_TRY IT_. Decide whether each of these statements agrees with the forum thread about the pictures. Answer yes or no for each one, and quote the words of the thread that settle it. (a) Pantherlikher advises moving the camera closer to the subject. (b) freechemist says the leaves appear to lie under a wooden benchtop. (c) ms32462 invites suggestions.

_EXERCISE TEXT_.
# pics



## ms32462 (Jan 5, 2013)

tell me what u see and how im doing just by pics if u have any suggestions


----------



## Pantherlikher (Jan 5, 2013)

Hi...
First... back up and use the zoom feature on the camera. It lets the camera see what it's trying to focus on.
second and most important... What are you doing?
Good explanations of what you started with and what we're looking at are always great for letting others take an educated guess at what's what.
To me, looks like you might be ?... I donno... I can't even guess as to what you are disolving, or trying to. 

BS.
Sometimes a picture does NOT say a thousand words...


----------



## freechemist (Jan 5, 2013)

Hi ms32462,

What I see most accurately from your picture-series are a few nicely aged and dried autumn leaves (nearly sharp enough) under what seems to be a wooden benchtop. Thus, my suggestions:

1.) Please give a short explanation of what you did / the pictures should illustrate.

_DATA BELOW_.
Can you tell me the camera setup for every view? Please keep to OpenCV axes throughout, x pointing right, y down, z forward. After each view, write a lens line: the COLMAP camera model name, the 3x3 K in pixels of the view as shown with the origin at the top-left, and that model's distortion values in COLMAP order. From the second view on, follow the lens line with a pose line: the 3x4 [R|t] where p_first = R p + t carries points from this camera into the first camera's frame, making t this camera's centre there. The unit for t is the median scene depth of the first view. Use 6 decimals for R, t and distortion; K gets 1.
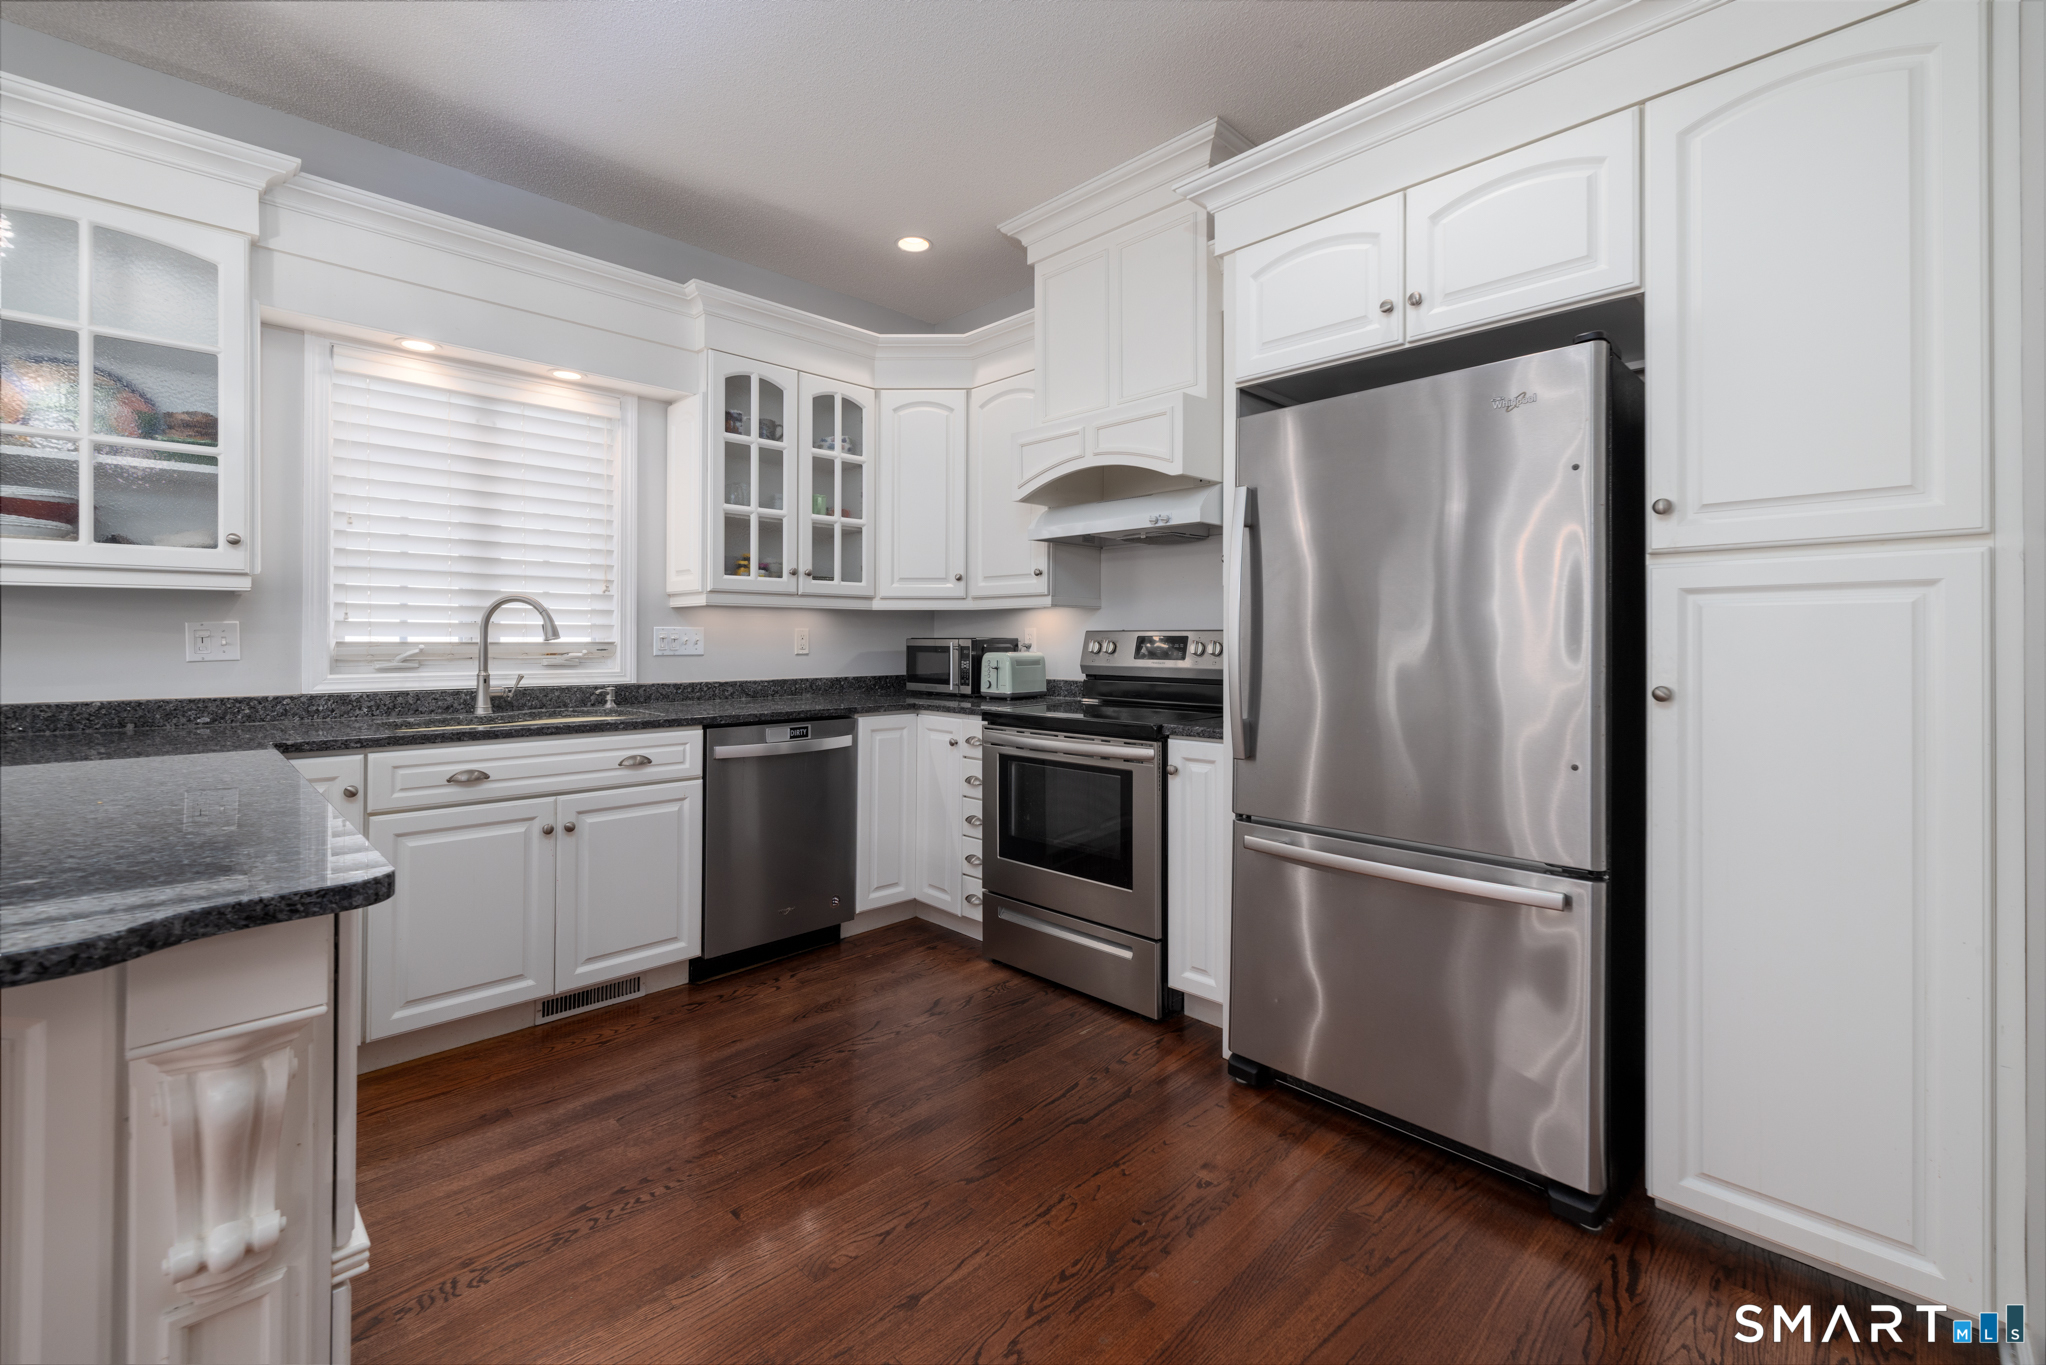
lens RADIAL K [[866.7, 0, 988.2], [0, 866.7, 638.6], [0, 0, 1]] dist [0.000364, -0.000150]
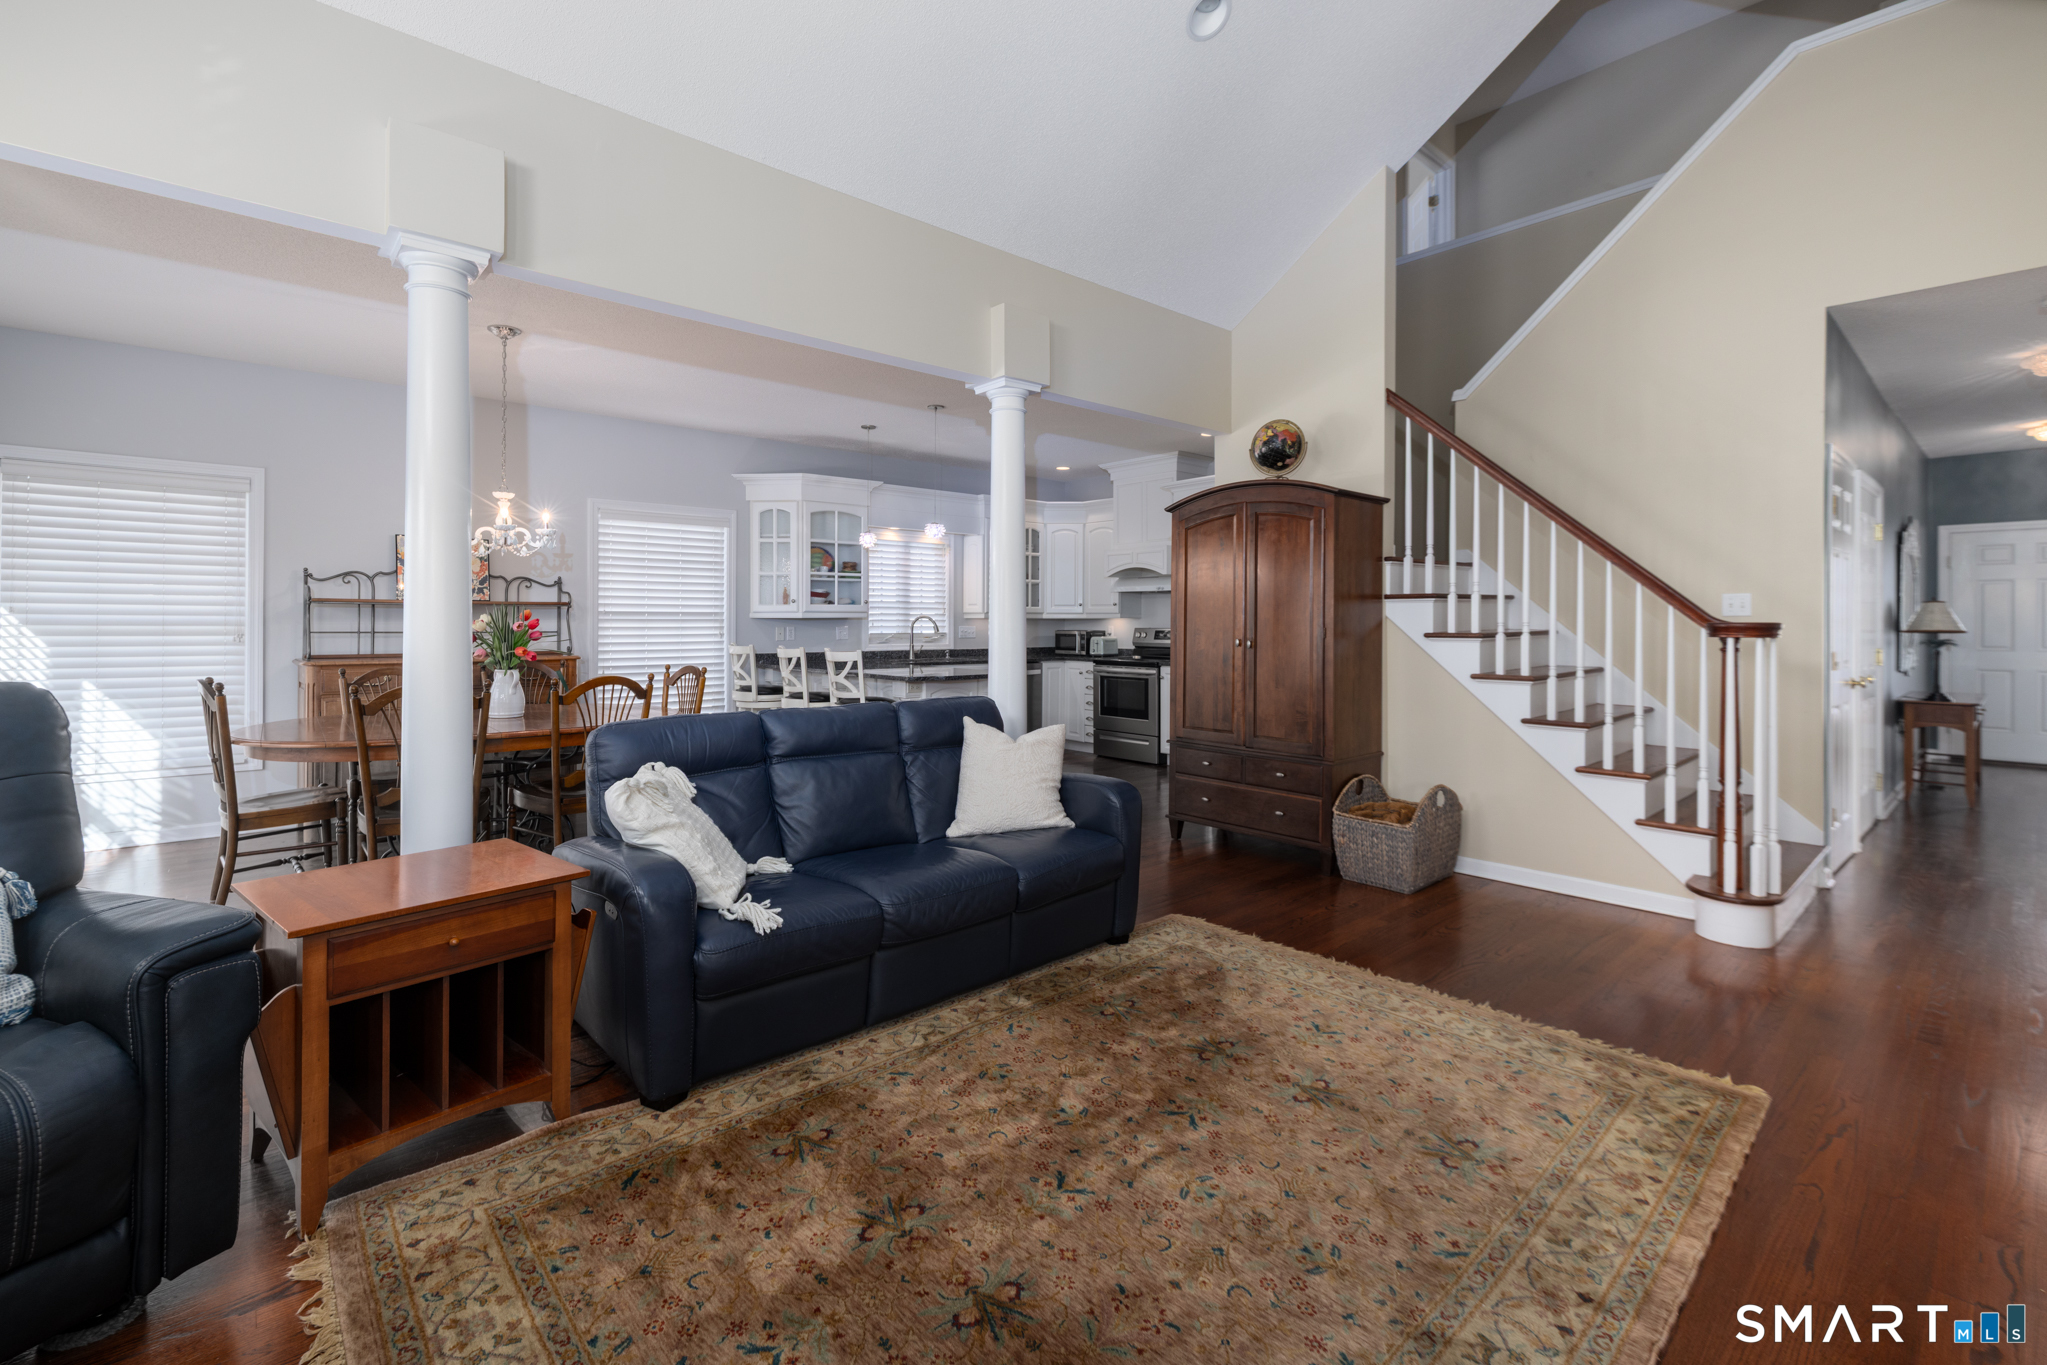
lens RADIAL K [[885.9, 0, 1020.6], [0, 885.9, 624.8], [0, 0, 1]] dist [-0.001561, -0.000485]
pose [[0.999312, 0.000391, -0.037075, -0.133209], [-0.000248, 0.999993, 0.003864, -0.032294], [0.037076, -0.003853, 0.999305, -1.739459]]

_ANSWER SECTION_.
(a) No: "back up and use the zoom feature on the camera."
(b) Yes: "under what seems to be a wooden benchtop"
(c) Yes: "if u have any suggestions"